4) compliant with human rights legislation.

PURE will be looking at what each of these four requirements actually means in future articles.

here however, the focus is to understand that when a local authority decides to commit to a particular decision, that decision is immediatley assumed to be correct and it stands – unless and until successfully challenged otherwise. Again; that decision is immediatley assumed to be correct and stands – unless and until succesfully challenged otherwise.

perhaps understandbly then – to the increasing numbers of people who appear to have concerns relating to the transparency around the decision making of public bodies, the freedom of front-line practitioners to enforce the recommedations which they may make, or even the veracity, scope and validity of the views and information used to base such decsions upon – this realisation can be shocking and deeply unsettling.

and this is because in practise this means a person must realise that it is a local authority – not the person concerned, not someone who knows them well and not even an accredited independent expert – who has the power to make a decision about their life or the life of a person who they represent or care for. then, despite any consequences or evidence presented to the contrary, a local aurhority may stick to that decision until it is caused to rethink by perhpas the Local Government and Social Care Ombudsman or by a judicial review finding that the way the decision was made – (not the decision itself) was at fault – perhaps because the decision making process somehow breached of one of the four principles set our above.

One contributor gave this example of what may be interpreted as this assumption of correctness in action :

“I couldn’t believe it – i was reading a document the council gave the court which said i was not putting the welfare of my daughter first – or something like that – because i refused to go and see four supported living places where they said she could live. but this wasn’t true – i saw two places on my own, well with my husband and then i went to see the other two with the same social worker who wrote the report for the court that said i never went and refused – i even have a ******* photo of the kitchen in one of the places i went with the same social worker in it!!! – but it didn’t matter, everybody just acted like i was the liar, and instead they believed the council and there was no one to show the photo to and my letters were ignored, then they said i was being an obstruction and making trouble and i think they knew they would be believed over me about it all anyway so actually they could get away with it. It was really scary and i have never felt the same about them since. (from VI)

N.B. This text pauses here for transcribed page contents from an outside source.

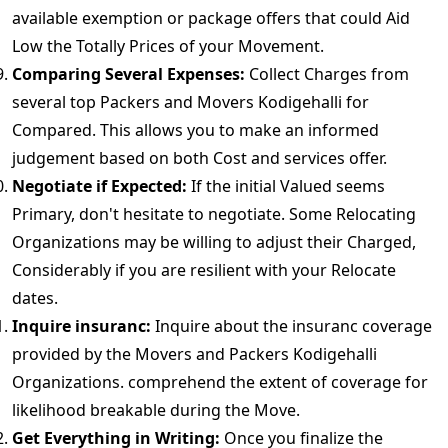
available exemption or package offers that could Aid
Low the Totally Prices of your Movement.
Comparing Several Expenses:
Collect Charges from
several top Packers and Movers Kodigehalli for
Compared. This allows you to make an informed
judgement based on both Cost and services offer.
Negotiate if Expected:
If the initial Valued seems
Primary, don't hesitate to negotiate. Some Relocating
Organizations may be willing to adjust their Charged,
Considerably if you are resilient with your Relocate
dates.
Inquire insuranc:
Inquire about the insuranc coverage
provided by the Movers and Packers Kodigehalli
Organizations. comprehend the extent of coverage for
likelihood breakable during the Move.
Get Everything in Writing:
Once you finalize the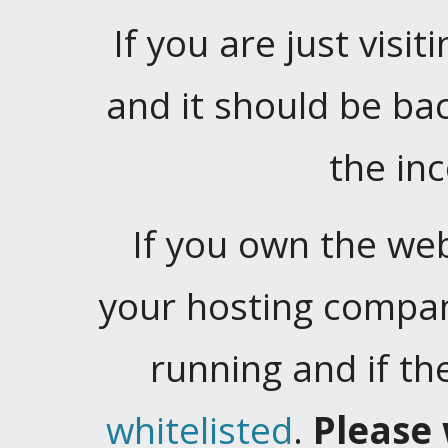
If you are just visiti
and it should be ba
the in
If you own the web
your hosting company
running and if t
whitelisted
.
Please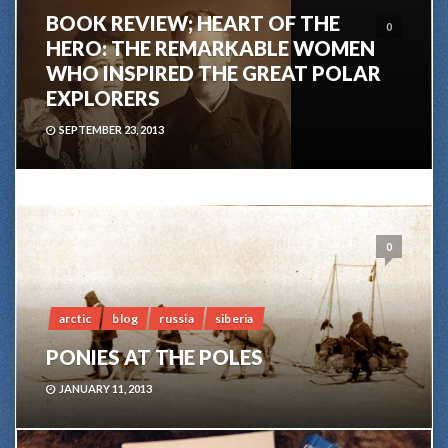
BOOK REVIEW; HEART OF THE
0
HERO: THE REMARKABLE WOMEN
WHO INSPIRED THE GREAT POLAR
EXPLORERS
SEPTEMBER 23, 2013
0
arctic
blog
russia
siberia
PONIES AT THE POLES
JANUARY 11, 2013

perhaps then the resentment, indignance and sense of being disempowered and undermined which a person like ‘VI’ appears to feel when at the sharp end of a dispute with their local authority, is not surprising – especially considering the inherent or implied facets of the situation which tell a person that either someone else knows best or that someone else, not them, is the truthful party leaving the person themselves feeling accused and as if they have to prove something simply to be on an even playing field – feelings borne of an underlying local authority power which most people do not know exists until they disagree with that authority and which does not immediately appear to sit well next to trust, genuine partnership working or co-production.

in psychology there is a understanding of something called ‘the appeal to authority fallacy’. this is the logically based fallacy which claims that something is true based only on the fact that it was an authority figure who made the claim.

students of both law and psychology, as well as the lay person may find the comparison of the ‘assumption of correctness’ with the ‘appeal to authority fallacy’ to be inspiring and engaging.